1.4 States of Being
An experienced craftsman never labels tools “first” and “second.” A beginner does - and it seems like enough. It seems like enough right up until there are three tools, or until they come back a month later, or until someone else arrives. One of these always happens. The task’s status is exactly that right now.
The Attempt
After the previous chapter, main.rs prints the status like this:
println!("Done: {}", task.status);
That will print true or false. Not bad, but more is needed: a task should be able to
change state. Add a line after the initialisation:
task.status = true;
The compiler responds:
error[E0594]: cannot assign to `task.status`, as `task` is not declared as mutable
--> src/main.rs:XX:XX
|
XX | task.status = true;
| ^^^^^^^^^^^^^^^^^^ cannot assign
|
help: consider changing this to be mutable
|
XX | let mut task = Task {
| +++
In Rust, values cannot be changed by default - that right must be claimed explicitly with
let mut:
let mut task = Task {
id: 1,
title: String::from("Buy coffee"),
status: false,
};
Now the compiler will accept task.status = true. But true is the name of a boolean
value, not the name of a task state. The difference seems small at first - and matters in
practice.
The Names
For named states, Rust has the enum type, where a strict set of variants can be defined.
Add it at the top of the file, before struct Task. #[derive(Debug)] is needed right
away: the compiler cannot generate Debug for a struct if any of its fields do not
implement Debug - and Task is about to gain a field of type Status:
#[derive(Debug)]
enum Status {
Todo,
Done,
}
These are not two values of the same type - they are two distinct variants with their own
names. Replace bool in the struct and update main:
struct Task {
id: u64,
title: String,
status: Status, // was: bool
}
// in main():
let mut task = Task {
id: 1,
title: String::from("Buy coffee"),
status: Status::Todo, // was: false
};
// ...
task.status = Status::Done; // was: true
Remove println!("Done: {}", task.status) - Status does not implement Display, so
that line will no longer compile. Replace it with a match. Try it with one variant:
match task.status {
Status::Todo => println!("todo"),
}
The Enchantment
The compiler points out the problem:
error[E0004]: non-exhaustive patterns: `Done` not covered
--> src/main.rs:XX:XX
|
XX | match task.status {
| ^^^^^^^^^^^ pattern `Done` not covered
|
note: `Status` defined here
--> src/main.rs:XX:XX
|
XX | enum Status {
| ------
XX | Todo,
XX | Done,
| ^^^^ not covered
= note: the matched value is of type `Status`
match in Rust requires every possible variant to be covered. This is a guarantee: if
Status ever gains a new variant, the compiler will find every match that does not know
about it and refuse to compile. A forgotten variant cannot slip through silently.
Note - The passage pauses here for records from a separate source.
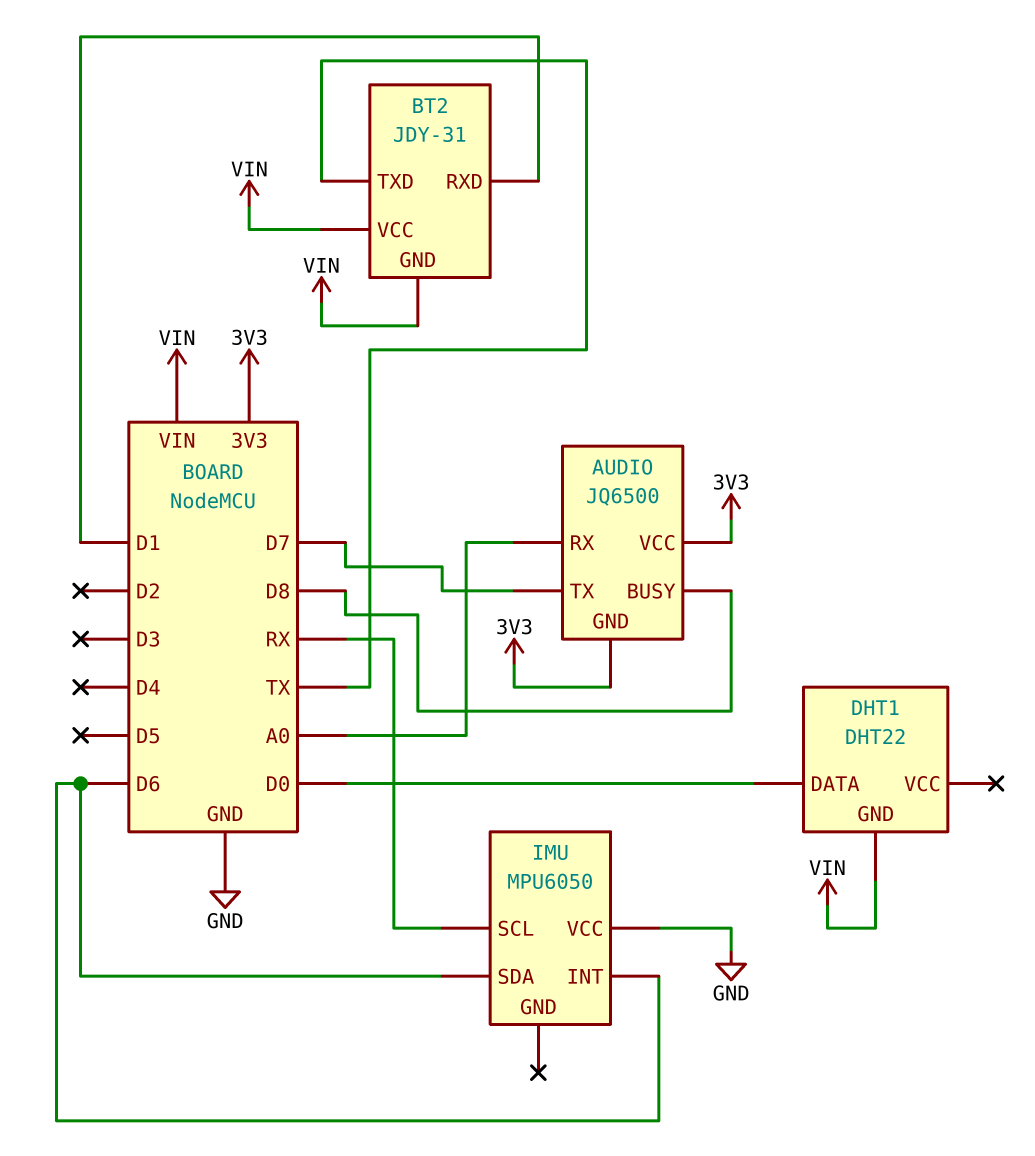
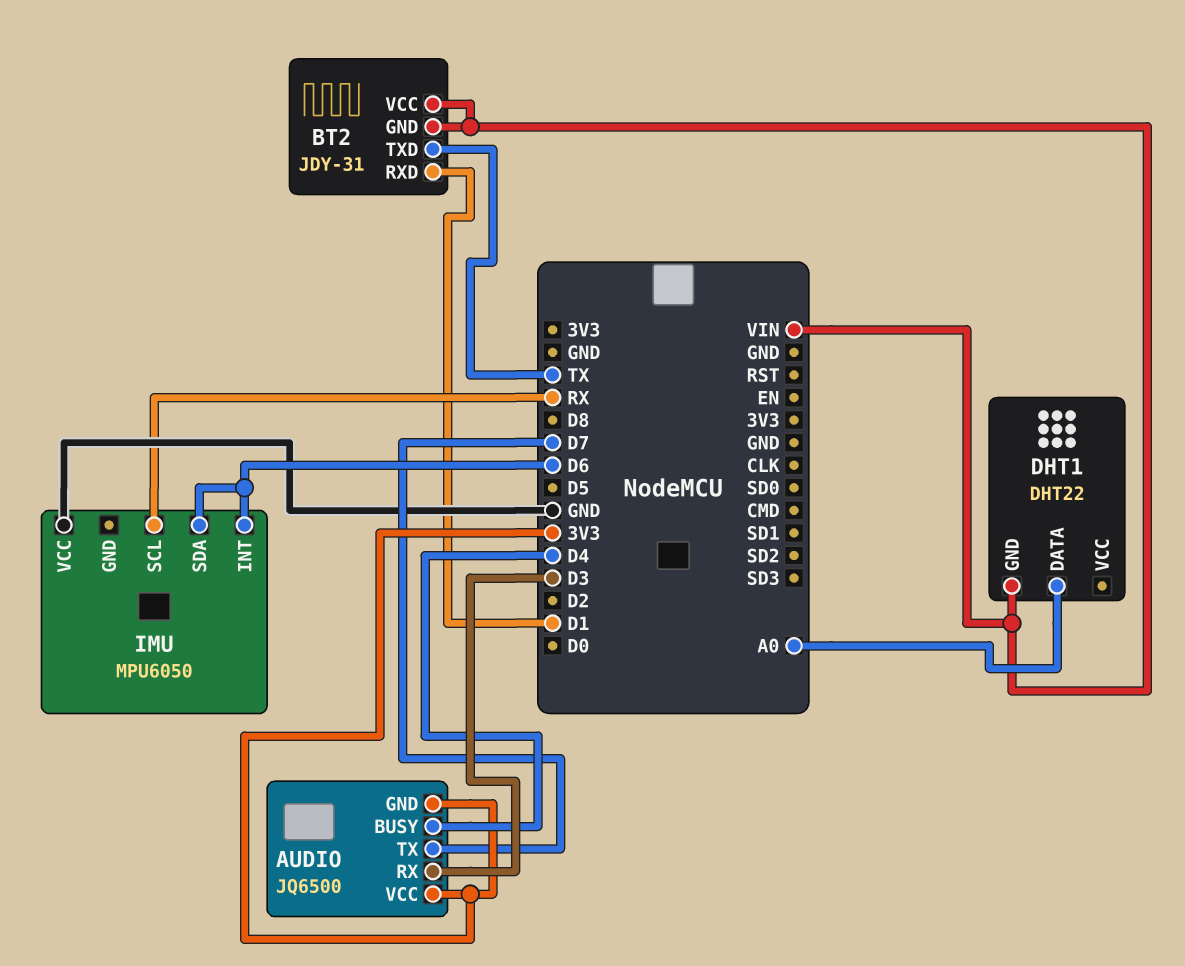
AUDIO pin BUSY: D8 -> D4
AUDIO pin RX: A0 -> D3
DHT1 pin DATA: D0 -> A0

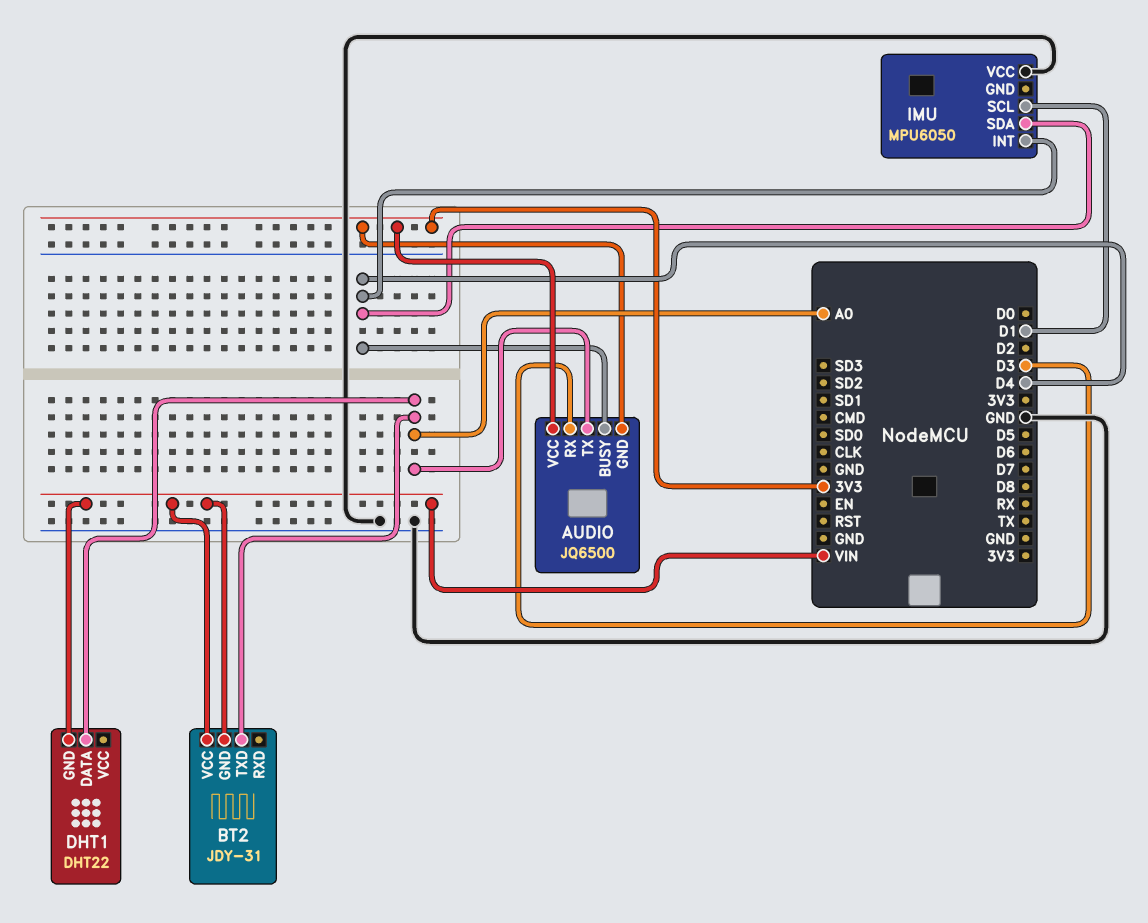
AUDIO pin TX: D7 -> A0
BT2 pin RXD: D1 -> none
BT2 pin TXD: TX -> A0
IMU pin INT: D6 -> D4
IMU pin SCL: RX -> D1
IMU pin SDA: D6 -> D4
Add the missing variant and watch the transition:
#[derive(Debug)]
enum Status {
Todo,
Done,
}
#[derive(Debug)]
struct Task {
id: u64,
title: String,
status: Status,
}
fn main() {
let mut task = Task {
id: 1,
title: String::from("Buy coffee"),
status: Status::Todo,
};
println!("Task #{}: {}", task.id, task.title);
println!("{:#?}", task);
task.status = Status::Done;
println!("{:#?}", task);
match task.status {
Status::Todo => println!("todo"),
Status::Done => println!("done"),
}
}
Task #1: Buy coffee
Task {
id: 1,
title: "Buy coffee",
status: Todo,
}
Task {
id: 1,
title: "Buy coffee",
status: Done,
}
done
The first {:#?} is the task before the change. The second is after. The match confirms
the new state. make ci passes.
The complete
tqcode for this chapter is in1-a-task/04-states-of-being/.
Lore: _ in match
Sometimes you want to handle one variant and ignore the rest. For this there is _ - a
pattern that matches anything:
match task.status {
Status::Done => println!("done"),
_ => {}
}
This works - but for Status it is a bad idea. The point of an exhaustive match is
precisely that the compiler warns you when a new variant is added. _ removes that
protection: add InProgress and it silently falls under _ without a single warning.
_ is appropriate when there are genuinely many variants and most are handled the same way,
or when the enum belongs to someone else and cannot be controlled. For your own Status,
it is better to always write every variant explicitly.